In her ruling, St. Eve accepted Futterman and Bowman’s arguments. Though the City’s lawyers argued that the code of silence decision could cost the City millions in future lawsuits, St. Eve upheld it on the basis that “it has a social value to the judicial system and public at large,” she said in her ruling.

Futterman believes that the initial verdict and St. Eve’s subsequent defense of it is a step in the right direction.

“If the City’s successful in being sure that their practices are never subject to scrutiny, there isn’t sufficient incentive to change.”

He said he believes that addressing systemic sources of injustice in the police system, like the code of silence, not only benefits the victims in cases like the Obrycka case, but will also help good officers do their job better and create better relationships between police and the people they serve.

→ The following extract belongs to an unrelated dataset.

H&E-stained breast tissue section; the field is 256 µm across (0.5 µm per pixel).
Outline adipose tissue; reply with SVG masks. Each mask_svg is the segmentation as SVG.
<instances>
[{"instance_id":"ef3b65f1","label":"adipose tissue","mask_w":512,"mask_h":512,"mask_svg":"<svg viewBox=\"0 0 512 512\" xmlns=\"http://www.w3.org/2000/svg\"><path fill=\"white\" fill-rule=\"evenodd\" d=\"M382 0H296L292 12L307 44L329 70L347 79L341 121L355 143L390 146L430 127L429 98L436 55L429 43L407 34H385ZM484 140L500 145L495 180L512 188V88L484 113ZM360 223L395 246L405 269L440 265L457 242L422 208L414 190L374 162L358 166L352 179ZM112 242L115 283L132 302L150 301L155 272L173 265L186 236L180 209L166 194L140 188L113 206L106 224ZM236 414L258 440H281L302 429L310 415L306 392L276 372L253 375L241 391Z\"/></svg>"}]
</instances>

Though Futterman acknowledges that Emanuel and current CPD superintendent Garry McCarthy were not responsible for creating the code of silence, he does blame them for “continuing a policy of denial that has allowed officers like Abbate to proceed with impunity for far too long.”

“There was a political opportunity here to say, ‘Hey, we’re reformers and here are some lasting problems that need to be addressed,’” Futterman said.

He said he wishes that Emanuel and McCarthy had used the Obrycka case as a chance to correct problems of police brutality, rather than evade them.

“I was hopeful before and I remain hopeful, but what they did here was wrong.”